Bu yılın dekorasyon trendlerini açıklayan İç Mimar Umut Mehmet Güler, yazlık iç mekan tasarımlarında akıllı ev konseptinin yoğunlaştığını ve temassızlığın ön planda olduğunu belirtti. Güler, “Salgın sürecinde edindiğimiz alışkanlıkların başında daha az temas etmek geliyor. Özellikle para temasından kaçınsak da aslında ortak kullanımda olan elektrik düğmeleri, musluklar, kapı kulpları gibi sayısız yüzeye de mesafeli yaklaşıyoruz. Bu durum, bugüne kadar birer dinlenme ve arınma alanı olarak dekore ettiğimiz yazlık evleri, temas noktalarının en aza indirildiği akıllı evlere dönüştürüyor” dedi.
İnsanların evde daha fazla kalmasıyla birlikte, özellikle mutfaklarda daha sık vakit geçirildiğini söyleyen İç Mimar Umut Mehmet Güler, “Akıllı ev konseptinin ilk önce mutfaklarda başladığını görüyoruz. Akıllı mutfak tasarımlarında özellikle ellerin serbest olduğu, akıllı telefonlarla veya sesle etkinleştirilen teknolojiler baskın. Işık ve armatürlerin yanı sıra fırın, buzdolabı gibi beyaz eşyalar da uzaktan kontrol edilebilir modelleriyle yenileniyor.
Tüm bunların yanı sıra hareket alanını artırmaya ve kapalı alanlarda ev halkıyla çok yakın teması nispeten azaltmaya yönelik dekorasyonlar da ön planda. Düzenleyici duvar rafları ve çok amaçlı katlanır masalar ise bu konseptin baş rolünde yer alan mobilyalar” diye konuştu.

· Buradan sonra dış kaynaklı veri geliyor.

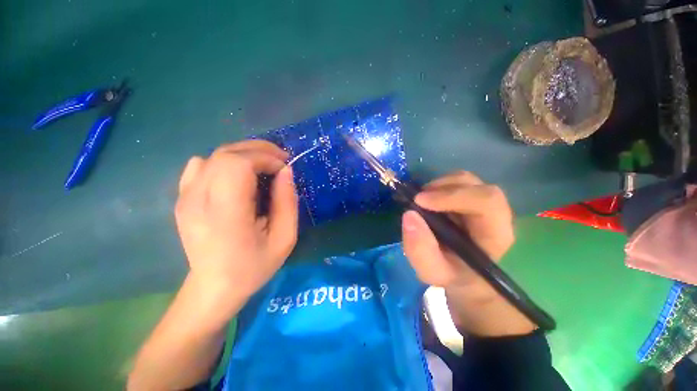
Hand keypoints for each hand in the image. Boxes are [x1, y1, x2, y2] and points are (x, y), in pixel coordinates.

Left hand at [175, 140, 297, 299]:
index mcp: (225, 213)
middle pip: (226, 154)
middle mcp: (198, 199)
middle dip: (258, 150)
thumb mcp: (284, 238)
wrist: (214, 288)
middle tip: (279, 160)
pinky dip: (223, 162)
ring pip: (214, 156)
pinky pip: (200, 164)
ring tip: (263, 165)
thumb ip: (287, 202)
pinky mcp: (182, 198)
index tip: (284, 168)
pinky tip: (237, 176)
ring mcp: (185, 197)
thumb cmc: (254, 266)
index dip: (265, 158)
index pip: (238, 164)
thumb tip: (286, 171)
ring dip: (244, 155)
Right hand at [401, 171, 514, 289]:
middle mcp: (494, 213)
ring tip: (421, 201)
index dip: (453, 196)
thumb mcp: (432, 271)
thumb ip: (420, 250)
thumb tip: (409, 215)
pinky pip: (455, 183)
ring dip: (438, 186)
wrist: (463, 274)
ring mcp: (481, 202)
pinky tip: (427, 200)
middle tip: (417, 200)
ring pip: (464, 180)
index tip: (420, 201)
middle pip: (475, 185)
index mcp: (495, 233)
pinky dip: (437, 187)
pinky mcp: (469, 198)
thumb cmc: (452, 274)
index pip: (487, 202)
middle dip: (442, 188)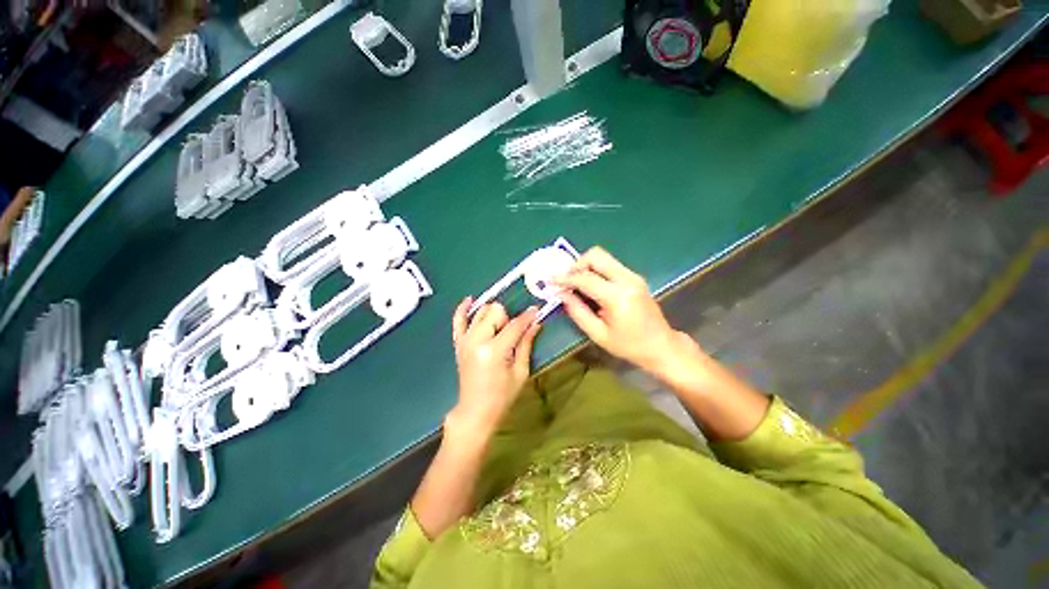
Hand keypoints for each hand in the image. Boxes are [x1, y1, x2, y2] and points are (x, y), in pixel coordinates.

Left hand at [449, 298, 541, 438]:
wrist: (475, 411)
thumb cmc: (502, 396)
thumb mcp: (520, 372)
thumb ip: (526, 344)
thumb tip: (535, 323)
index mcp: (494, 351)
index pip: (514, 325)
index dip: (527, 317)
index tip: (536, 310)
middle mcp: (476, 340)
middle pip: (495, 311)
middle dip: (507, 318)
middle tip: (512, 335)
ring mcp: (465, 340)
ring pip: (481, 311)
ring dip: (493, 315)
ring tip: (499, 330)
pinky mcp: (458, 343)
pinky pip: (458, 319)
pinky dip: (463, 309)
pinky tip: (470, 300)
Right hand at [554, 247, 679, 373]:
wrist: (662, 346)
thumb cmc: (629, 345)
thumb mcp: (598, 334)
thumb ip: (577, 312)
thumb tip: (561, 294)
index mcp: (618, 296)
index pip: (585, 278)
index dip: (565, 278)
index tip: (550, 280)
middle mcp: (627, 279)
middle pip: (596, 255)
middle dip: (576, 264)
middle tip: (566, 280)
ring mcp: (633, 276)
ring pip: (603, 257)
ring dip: (585, 266)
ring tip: (576, 284)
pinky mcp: (635, 277)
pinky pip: (610, 265)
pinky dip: (595, 270)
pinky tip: (590, 286)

İç Mimar Güler, yazlık evlerde özel dış mekan tasarımlarına olan ihtiyacın arttığına da dikkat çekti:
“Yazlık evler artık yalnızca birer kafa dinleme alanı değil, aynı zamanda çalışma, hobi ve eğlence mekanı. Özellikle açık havada özgürce vakit geçirmek ne yazık ki henüz mümkün olmadığından bahçeli evlerin dış mekan tasarımlarında işlevselliğin artırılması büyük önem taşıyor. Bu noktada çatı bahçeleri, mikro arka bahçeler, balkonlar daha etkin birer yaşam alanına dönüşürken bunların en kompakt evlere bile dahil edildiğini görüyoruz. Özellikle katlanır cam kapılar ile yaşam alanları ve doğa arasında bağ kurma çabası mevcut. Açık hava çalışma alanları ise en çok artan ihtiyaçlardan biri. Artık dış mekan dekorasyonları için tercih edilen mobilyalarda da konforlu bir çalışma alanında ihtiyaç duyulan masa ve sandalyeleri görmek mümkün.”